Several authors have filed suit against Meta (Zuckerberg), Bloomberg, and other tech corporations for violating the copyright on their books. Alex Reisner has written three articles in The Atlantic about how the developers of Artificial Intelligence (AI) have used 183,000 books to train AI how to write.

Two of those 183,000 books are mine: The Death and Life of the Great American School System: How Testing and Choice Are Undermining Education and Reign of Error: The Hoax of the Privatization Movement and the Danger to America’s Public Schools. As an author, I am outraged that huge tech corporations used my books as training fodder for their profiteering.

Reissner writes:

This summer, I acquired a data set of more than 191,000 books that were used without permission to train generative-AI systems by Meta, Bloomberg, and others. I wrote in The Atlantic about how the data set, known as “Books3,” was based on a collection of pirated ebooks, most of them published in the past 20 years. Since then, I’ve done a deep analysis of what’s actually in the data set, which is now at the center of several lawsuits brought against Meta by writers such as Sarah Silverman, Michael Chabon, and Paul Tremblay, who claim that its use in training generative AI amounts to copyright infringement.

Since my article appeared, I’ve heard from several authors wanting to know if their work is in Books3. In almost all cases, the answer has been yes. These authors spent years thinking, researching, imagining, and writing, and had no idea that their books were being used to train machines that could one day replace them. Meanwhile, the people building and training these machines stand to profit enormously.

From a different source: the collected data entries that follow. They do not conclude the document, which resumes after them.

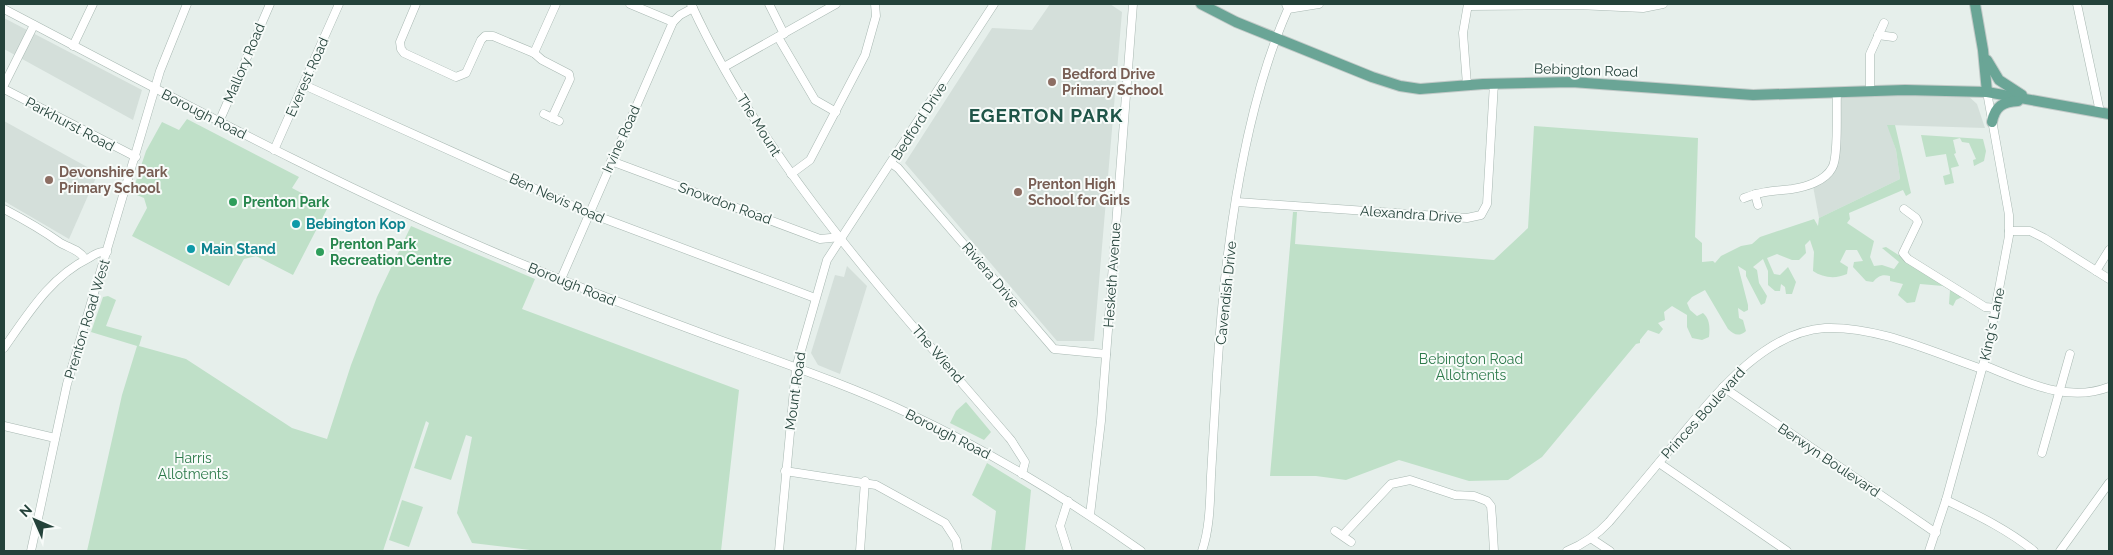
<svg xmlns="http://www.w3.org/2000/svg" width="2113" height="555" font-family="Raleway,sans-serif">
<style>
.built{fill:#d4dfda}
.green{fill:#bfe0c8}
.lines{fill:none;stroke-linecap:round;stroke-linejoin:round}
.minor-casing{stroke:#a8b8b2;stroke-width:9}
.major-casing{stroke:#c2cac8;stroke-width:12}
.minor{stroke:#fff;stroke-width:8}
.major{stroke:#6aa596;stroke-width:10}
.education-dot{fill:#8d6e63;stroke:#f7fbf9;stroke-width:2}
.leisure-dot{fill:#2e9e5b;stroke:#f7fbf9;stroke-width:2}
.culture-dot{fill:#0f9aa8;stroke:#f7fbf9;stroke-width:2}
.labels{text-anchor:middle;stroke-width:4;stroke-linejoin:round;paint-order:stroke}
.street-label{font-size:14px;fill:#24423a;stroke:#f7fbf9}
.education-label{font-size:14px;font-weight:bold;fill:#785e54;stroke:#f7fbf9;text-anchor:start}
.leisure-label{font-size:14px;font-weight:bold;fill:#27864d;stroke:#f7fbf9;text-anchor:start}
.culture-label{font-size:14px;font-weight:bold;fill:#0d838f;stroke:#f7fbf9;text-anchor:start}
.park-label{font-size:14px;fill:#2d7a4b;stroke:#f7fbf9}
.district-label{font-size:19px;font-weight:bold;letter-spacing:1px;fill:#1f5548;stroke:#f7fbf9}
</style>
<rect width="100%" height="100%" fill="#e6efeb"/>
<!-- built -->
<g class="built">
<polygon points="1050,4 1110,4 1122,12 1094,341 1057,341 905,163 992,28 1032,30"/>
<polygon points="4,18 142,90 133,120 4,49"/>
<polygon points="1839,94 1967,95 1977,104 1985,128 1888,125 1896,150 1900,179 1819,218 1813,186 1835,168"/>
<polygon points="4,121 98,173 69,239 4,201"/>
<polygon points="847,266 867,286 840,374 818,365 811,353 835,275 844,277"/>
</g>
<!-- green -->
<g class="green">
<polygon points="187,119 299,177 292,188 328,207 293,275 256,256 244,259 229,286 132,236 147,208 144,198 132,193 146,151 162,122 179,130"/>
<path d="M1887,125H1895L1911,193L1906,196L1903,190L1849,213L1850,219L1847,223L1874,241L1870,257L1874,266L1882,265L1894,269L1899,262L1882,248L1886,247L1960,294L1962,297L1956,300L1953,306L1949,304L1950,290L1943,286L1920,284L1915,302L1907,303L1898,295L1903,284L1890,281V276C1882,274 1878,276 1873,282L1866,281L1853,267L1854,262L1863,261L1857,250H1846L1840,262L1848,267L1847,274C1836,279 1823,278 1813,271L1814,252L1810,240L1805,245L1806,253L1799,260H1792L1777,254L1767,258L1774,274L1780,275L1788,267L1796,282L1792,294H1786L1785,287L1781,284L1780,291H1775L1768,285V271L1763,259L1753,267L1757,270L1759,283L1767,296L1765,303L1761,305L1746,276V271L1738,266L1748,305V310L1744,312L1738,308L1739,318L1743,320L1746,331C1739,337 1734,335 1728,329L1705,290L1692,297L1687,303L1690,310L1697,316L1703,313C1710,319 1710,328 1709,337L1702,340L1692,338L1687,327V315L1672,306L1664,312L1665,320L1658,323L1663,329L1659,334L1648,330L1640,340V343L1636,344L1542,457L1508,480L1469,481L1399,460L1346,480L1316,476H1270L1293,212H1297L1295,244L1494,260L1528,228L1534,126L1698,138L1695,237L1702,243V262L1713,261L1715,263L1721,256L1741,246L1752,244L1760,237L1814,219L1818,226L1819,218L1900,179L1896,150Z"/>
<polygon points="1921,135 1983,139 1986,151 1984,161 1974,166 1973,160 1976,159 1969,143 1962,142 1960,138 1953,140 1956,153 1954,154 1959,166 1951,168 1954,183 1945,185 1943,176 1950,174 1946,154 1926,157"/>
<polygon points="411,226 535,279 522,309 739,390 721,551 538,551 472,543 457,513 472,437 466,435 451,480 414,468 429,423 426,421 383,551 87,551 122,395 137,346 91,332 103,297 108,296 116,300 106,326 142,336 139,346 186,359 292,428 327,439 351,365 377,297"/>
<polygon points="966,402 991,432 984,440 950,423 956,411"/>
<polygon points="987,463 1031,490 1025,551 991,551 996,511 972,495"/>
<polygon points="402,500 423,507 409,547 389,540"/>
</g>
<g class="lines">
<!-- minor casing -->
<g class="minor-casing">
<g id="minor">
<polyline points="416,4 400,42 401,49 404,53 456,77 466,73 481,40 485,36 493,36 534,53"/>
<polyline points="630,4 673,22"/>
<path d="M691,4C767,169 894,303 1011,440L1025,462L1022,474"/>
<polyline points="769,4 784,34"/>
<polyline points="2077,4 2100,112"/>
<polyline points="1468,6 1578,5 1643,8 1663,4"/>
<path d="M4,9C174,98 343,190 522,264C586,290 652,315 717,339C783,363 849,385 912,415C993,453 1069,500 1141,551"/>
<polyline points="1288,9 1319,4"/>
<polyline points="1878,35 1893,37"/>
<polyline points="778,37 815,100 836,112"/>
<polyline points="73,46 93,4"/>
<polyline points="534,53 542,60 569,74 570,79 552,118"/>
<polyline points="534,53 556,4"/>
<polyline points="724,67 836,4"/>
<polyline points="4,85 34,25"/>
<polyline points="304,85 589,213 815,298"/>
<polyline points="1467,85 1463,33 1468,4"/>
<polyline points="4,89 136,157"/>
<polyline points="1870,91 1870,54 1884,23"/>
<polyline points="544,114 559,121"/>
<polyline points="219,122 270,4"/>
<polyline points="274,150 339,4"/>
<polyline points="611,161 820,239 841,237"/>
<polyline points="891,163 898,168 1054,349 1106,354"/>
<polyline points="791,174 810,160 865,55 876,16 875,4"/>
<polyline points="1755,194 1758,205"/>
<path d="M1744,198C1762,191 1774,191 1792,189C1806,187 1825,181 1832,168C1839,157 1836,108 1837,92"/>
<polyline points="1237,202 1467,218 1481,215 1487,204 1494,83"/>
<path d="M4,209C23,219 41,229 59,242C68,248 79,249 85,259"/>
<polyline points="1904,209 1916,218 1918,222 1903,253 1908,259 1985,307 1996,308"/>
<polyline points="2009,231 2030,231 2044,238 2109,279"/>
<polyline points="2096,271 2109,250"/>
<polyline points="561,279 673,22 680,15 693,8"/>
<path d="M4,348C28,314 50,277 89,258C95,254 100,251 107,252"/>
<path d="M1983,365C2022,380 2066,404 2109,387"/>
<polyline points="1723,387 1936,533"/>
<polyline points="4,426 55,438"/>
<polyline points="2042,453 2070,354"/>
<polyline points="1659,463 1787,551"/>
<polyline points="785,471 876,485 945,523 956,540 958,551"/>
<path d="M1946,500C1977,515 2007,529 2034,551"/>
<polyline points="1090,515 1101,421 1133,4"/>
<polyline points="1335,531 1351,542"/>
<polyline points="1343,535 1391,484 1410,480 1455,495 1474,496 1487,501 1491,506 1492,518 1494,551"/>
<polyline points="1592,539 1610,551"/>
<polyline points="31,551 67,384 160,71 187,4"/>
<polyline points="779,551 796,368 827,260 994,4"/>
<polyline points="860,551 865,481"/>
<polyline points="1068,551 1060,526 1068,501"/>
<path d="M1202,551C1210,528 1210,501 1211,476C1213,442 1215,408 1217,374C1224,260 1242,113 1288,9L1286,4"/>
<path d="M1567,551C1584,544 1597,535 1609,522C1631,496 1653,470 1675,443C1712,399 1762,332 1825,328C1878,326 1932,352 1982,369"/>
<polyline points="1929,551 1946,500 1988,347 2009,236 2009,215 1987,92"/>
<polyline points="2060,551 2109,483"/>
</g>
</g>
<!-- major casing -->
<g class="major-casing">
<g id="major">
<polyline points="1201,4 1236,22 1372,77 1400,86 1420,89 1483,84 1572,82 1753,95 1905,90 1987,92 2109,114"/>
<polyline points="1975,4 1983,50 1987,92"/>
<polyline points="1987,60 1999,80 2022,95"/>
<path d="M1992,122C1995,106 2003,102 2018,101"/>
</g>
</g>
<!-- minor -->
<use href="#minor" class="minor"/>
<!-- major -->
<use href="#major" class="major"/>
</g>
<!-- markers -->
<g class="education-dot">
<circle cx="1052" cy="82" r="5"/>
<circle cx="49" cy="180" r="5"/>
<circle cx="1018" cy="192" r="5"/>
</g>
<g class="leisure-dot">
<circle cx="233" cy="202" r="5"/>
<circle cx="320" cy="252" r="5"/>
</g>
<g class="culture-dot">
<circle cx="296" cy="224" r="5"/>
<circle cx="191" cy="249" r="5"/>
</g>
<g class="labels">
<!-- street labels -->
<g class="street-label">
<text transform="translate(244 63) rotate(-67)" y="5">Mallory Road</text>
<text transform="translate(1586 70) rotate(2)" y="5">Bebington Road</text>
<text transform="translate(307 77) rotate(-66)" y="5">Everest Road</text>
<text transform="translate(204 114) rotate(27)" y="5">Borough Road</text>
<text transform="translate(919 121) rotate(-57)" y="5">Bedford Drive</text>
<text transform="translate(70 124) rotate(28)" y="5">Parkhurst Road</text>
<text transform="translate(759 125) rotate(58)" y="5">The Mount</text>
<text transform="translate(621 139) rotate(-66)" y="5">Irvine Road</text>
<text transform="translate(557 198) rotate(24)" y="5">Ben Nevis Road</text>
<text transform="translate(725 203) rotate(20)" y="5">Snowdon Road</text>
<text transform="translate(1411 214) rotate(4)" y="5">Alexandra Drive</text>
<text transform="translate(991 275) rotate(50)" y="5">Riviera Drive</text>
<text transform="translate(1112 275) rotate(-86)" y="5">Hesketh Avenue</text>
<text transform="translate(572 284) rotate(22)" y="5">Borough Road</text>
<text transform="translate(1226 293) rotate(-84)" y="5">Cavendish Drive</text>
<text transform="translate(87 319) rotate(-73)" y="5">Prenton Road West</text>
<text transform="translate(1992 324) rotate(-78)" y="5">King's Lane</text>
<text transform="translate(938 354) rotate(49)" y="5">The Wiend</text>
<text transform="translate(795 391) rotate(-82)" y="5">Mount Road</text>
<text transform="translate(1703 413) rotate(-48)" y="5">Princes Boulevard</text>
<text transform="translate(948 434) rotate(27)" y="5">Borough Road</text>
<text transform="translate(1829 460) rotate(34)" y="5">Berwyn Boulevard</text>
</g>
<!-- education labels -->
<g class="education-label">
<text x="1062" y="79">Bedford Drive<tspan x="1062" dy="16">Primary School</tspan></text>
<text x="59" y="177">Devonshire Park<tspan x="59" dy="16">Primary School</tspan></text>
<text x="1028" y="189">Prenton High<tspan x="1028" dy="16">School for Girls</tspan></text>
</g>
<!-- leisure labels -->
<g class="leisure-label">
<text x="243" y="207">Prenton Park</text>
<text x="330" y="249">Prenton Park<tspan x="330" dy="16">Recreation Centre</tspan></text>
</g>
<!-- culture labels -->
<g class="culture-label">
<text x="306" y="229">Bebington Kop</text>
<text x="201" y="254">Main Stand</text>
</g>
<!-- park labels -->
<g class="park-label">
<text x="1471" y="364">Bebington Road<tspan x="1471" dy="16">Allotments</tspan></text>
<text x="193" y="463">Harris<tspan x="193" dy="16">Allotments</tspan></text>
</g>
<!-- district labels -->
<g class="district-label">
<text x="1046" y="122">EGERTON PARK</text>
</g>
</g>
<!-- border -->
<rect width="2113" height="555" fill="none" stroke="#24423a" stroke-width="10"/>
<!-- north arrow -->
<g transform="translate(35 520) rotate(315)" stroke="#f7fbf9" stroke-width="4" paint-order="stroke">
<path d="M0-4L9 19L0 12L-9 19Z" fill="#24423a"/>
<text y="-8" font-size="14" font-weight="bold" text-anchor="middle" fill="#24423a">N</text>
</g>
</svg>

Reached for comment, a spokesperson for Meta did not directly answer questions about the use of pirated books to train LLaMA, the company’s generative-AI product. Instead, she pointed me to a court filing from last weekrelated to the Silverman lawsuit, in which lawyers for Meta argue that the case should be dismissed in part because neither the LLaMA model nor its outputs are “substantially similar” to the authors’ books.

It may be beyond the scope of copyright law to address the harms being done to authors by generative AI, and the point remains that AI-training practices are secretive and fundamentally nonconsensual. Very few people understand exactly how these programs are developed, even as such initiatives threaten to upend the world as we know it. Books are stored in Books3 as large, unlabeled blocks of text. To identify their authors and titles, I extracted ISBNs from these blocks of text and looked them up in a book database. Of the 191,000 titles I identified, 183,000 have associated author information. You can use the search tool below to look up authors in this subset and see which of their titles are included.

The article contains a search tool that anyone can use to see whether their copyrighted work was fed into the AI training process.

As an author whose works were used, I feel aggrieved. I think that all of us whose works were utilized without our knowledge or consent should be compensated.

AI is the latest iteration of big-tech’s efforts to make human beings irrelevant. AI may “learn” how to write well, but AI can never “learn” the wisdom, experiences, memories, fears, hopes, and emotions that lie behind every book.